Nel centenario della Giornata Missionaria Mondiale, Papa Leone XIV richiama l’unità dei cristiani come fondamento della missione e della testimonianza del Vangelo nelle culture e nei popoli di oggi.
Il 25 gennaio 2026, in occasione della 100ª Giornata Missionaria Mondiale, Papa Leone XIV ha rivolto alla Chiesa un messaggio dal titolo «Uno in Cristo, uniti nella missione», ponendo l’accento sull’unità cristiana come fondamento del cammino missionario e di una testimonianza evangelica autentica nel mondo contemporaneo.
Questa celebrazione, che quest’anno segna il centenario dell’istituzione da parte di Pio XI, assume un significato particolare perché richiama non solo alla dimensione storica della missione, ma anche alla cooperazione, alla comunione e alla responsabilità di ogni battezzato nella trasmissione del Vangelo.
La missione come partecipazione di tutti i battezzati
Nel suo messaggio, Leone XIV ricorda che nessun cristiano è esente o indifferente alla missione: tutti, secondo la propria vocazione, sono chiamati a collaborare all’opera di evangelizzazione. La missione, secondo il Pontefice, non è un’attività riservata ad alcuni, ma un impegno che coinvolge l’intera comunità ecclesiale in un’azione corale, sinodale e fraterna.
La missione si radica nell’unità con Cristo e nella comunione tra i credenti, che diventa condizione stessa della testimonianza cristiana. Questa unità non significa uniformità, ma convergenza delle diverse culture, carismi e doni nella proclamazione del Vangelo e nella costruzione di relazioni di pace e fraternità nel mondo.
Un’unione che genera comunione e annuncio
Per Leone XIV, l’unità dei discepoli è chiamata a essere segno di speranza e strumento di evangelizzazione: nella misura in cui i cristiani vivono reali rapporti di comunione, la loro testimonianza diventa più credibile e incisiva. Questo richiamo è particolarmente significativo in un contesto mondiale segnato da divisioni, conflitti, polarizzazioni e sfiducia reciproca, condizioni che spesso indeboliscono la testimonianza cristiana e rallentano il dialogo con la società civile.
L’essere “uno in Cristo” dunque non è un ideale astratto, ma una condizione che permette alla Chiesa di essere segno visibile di unità nella diversità culturale e religiosa, promuovendo la fraternità universale come tratto distintivo della missione cristiana.
L’amore come sostanza della missione
Nel messaggio, Leone XIV sottolinea inoltre che l’amore di Dio, rivelato in Cristo, è il cuore della missione.
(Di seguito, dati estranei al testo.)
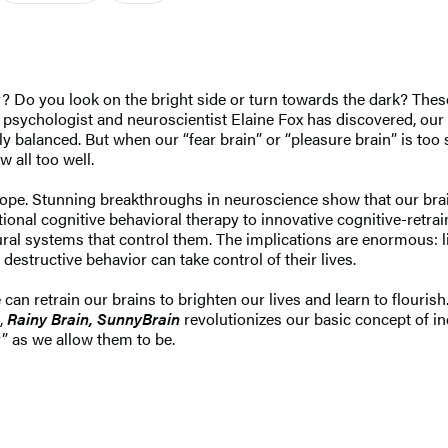
ty? Do you look on the bright side or turn towards the dark? The
 psychologist and neuroscientist Elaine Fox has discovered, our o
ly balanced. But when our “fear brain” or “pleasure brain” is too 
 all too well.
o hope. Stunning breakthroughs in neuroscience show that our br
onal cognitive behavioral therapy to innovative cognitive-retraini
ral systems that control them. The implications are enormous: li
destructive behavior can take control of their lives.
 retrain our brains to brighten our lives and learn to flourish.
,
Rainy Brain, Sunny
Brain
revolutionizes our basic concept of in
y” as we allow them to be.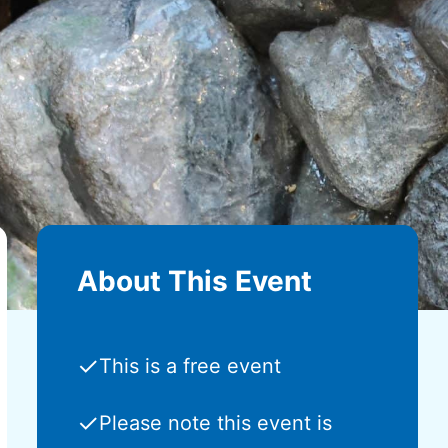
About This Event
✓
This is a free event
✓
Please note this event is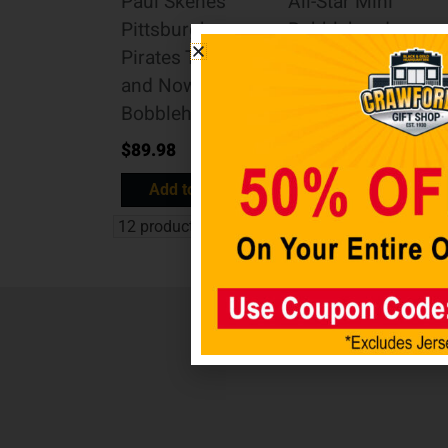
Paul Skenes
All-Star Mini
Pittsburgh
Bobblehead
Pirates Then
Scene
and Now
$
89.98
Bobblehead
Add to cart
$
89.98
Add to cart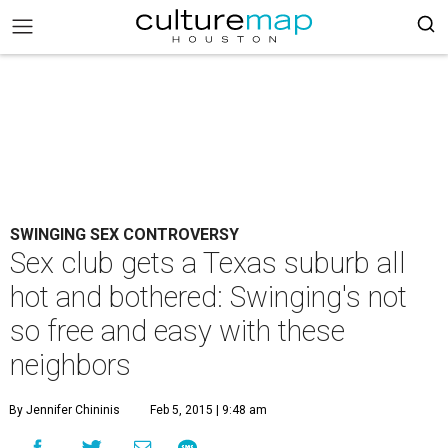
SWINGING SEX CONTROVERSY
Sex club gets a Texas suburb all
hot and bothered: Swinging's not
so free and easy with these
neighbors
By Jennifer Chininis
Feb 5, 2015 | 9:48 am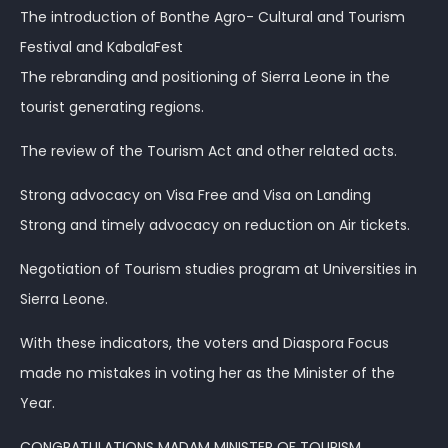
The introduction of Bonthe Agro- Cultural and Tourism
Festival and KabalaFest
The rebranding and positioning of Sierra Leone in the
tourist generating regions.
The review of the Tourism Act and other related acts.
Strong advocacy on Visa Free and Visa on Landing
Strong and timely advocacy on reduction on Air tickets.
Negotiation of Tourism studies program at Universities in
Sierra Leone.
With these indicators, the voters and Diaspora Focus
made no mistakes in voting her as the Minister of the
Year.
CONGRATULATIONS MADAM MINISTER OF TOURISM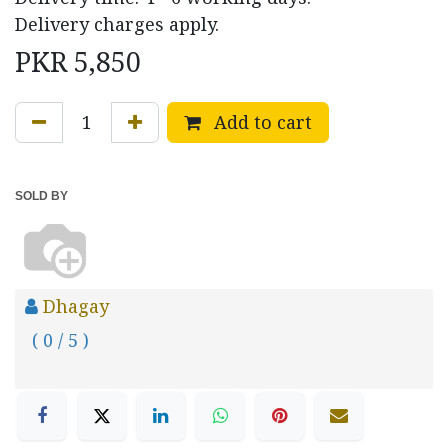
Delivery charges apply.
PKR
5,850
Add to cart
SOLD BY
Dhagay
( 0 / 5 )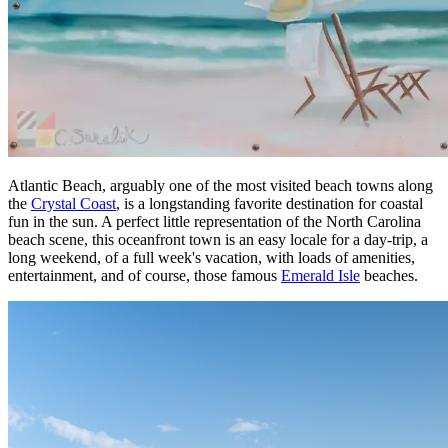
Atlantic Beach, arguably one of the most visited beach towns along
the
Crystal Coast
, is a longstanding favorite destination for coastal
fun in the sun. A perfect little representation of the North Carolina
beach scene, this oceanfront town is an easy locale for a day-trip, a
long weekend, of a full week's vacation, with loads of amenities,
entertainment, and of course, those famous
Emerald Isle
beaches.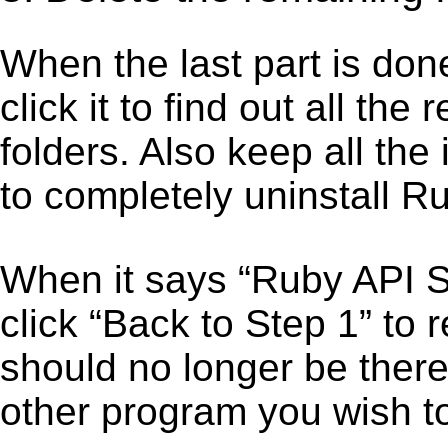
When the last part is don
click it to find out all the
folders. Also keep all the
to completely uninstall R
When it says “Ruby API 
click “Back to Step 1” to
should no longer be there
other program you wish t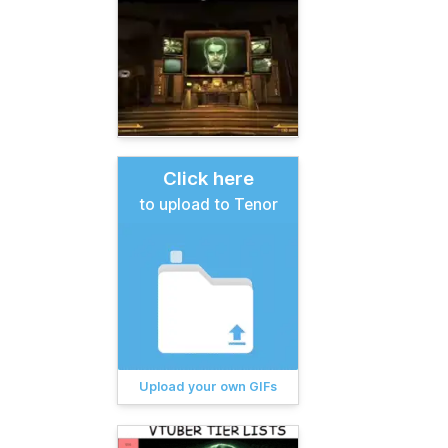
Click here
to upload to Tenor
Upload your own GIFs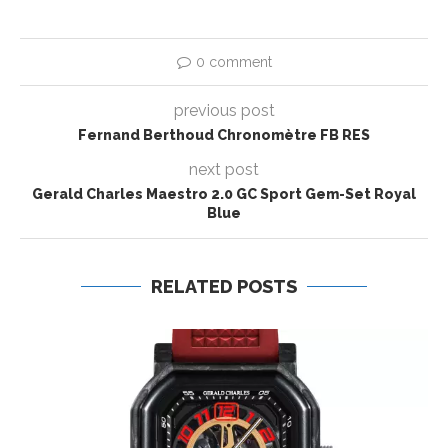
0 comment
previous post
Fernand Berthoud Chronomètre FB RES
next post
Gerald Charles Maestro 2.0 GC Sport Gem-Set Royal
Blue
RELATED POSTS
La missione non è semplicemente una serie di attività o programmi pastorali, ma un’esperienza di amore fedele che si comunica nella preghiera, nella testimonianza e nella carità concreta verso i più poveri e bisognosi.
Ricordando figure storiche come San Francesco Saverio, il Pontefice invita tutti i fedeli a maturare un impegno missionario che sia segno di speranza e presenza profetica nelle sfide del nostro tempo: dalla promozione della dignità umana alla costruzione di relazioni fraterne, dal dialogo interculturale alla cura delle comunità più vulnerabili.
Una Chiesa in cammino, aperta alla missione
Il messaggio di Papa Leone XIV per la 100ª Giornata Missionaria Mondiale rappresenta un invito forte alla comunione, alla testimonianza e alla condivisione del Vangelo in un mondo che ha bisogno di speranza, solidarietà e unità. Sottolineando che nessun battezzato è estraneo alla missione, il Pontefice rilancia l’idea che la missione non è un compito per pochi, ma la vocazione comune di tutta la Chiesa, nel segno dell’amore e della compassione cristiana.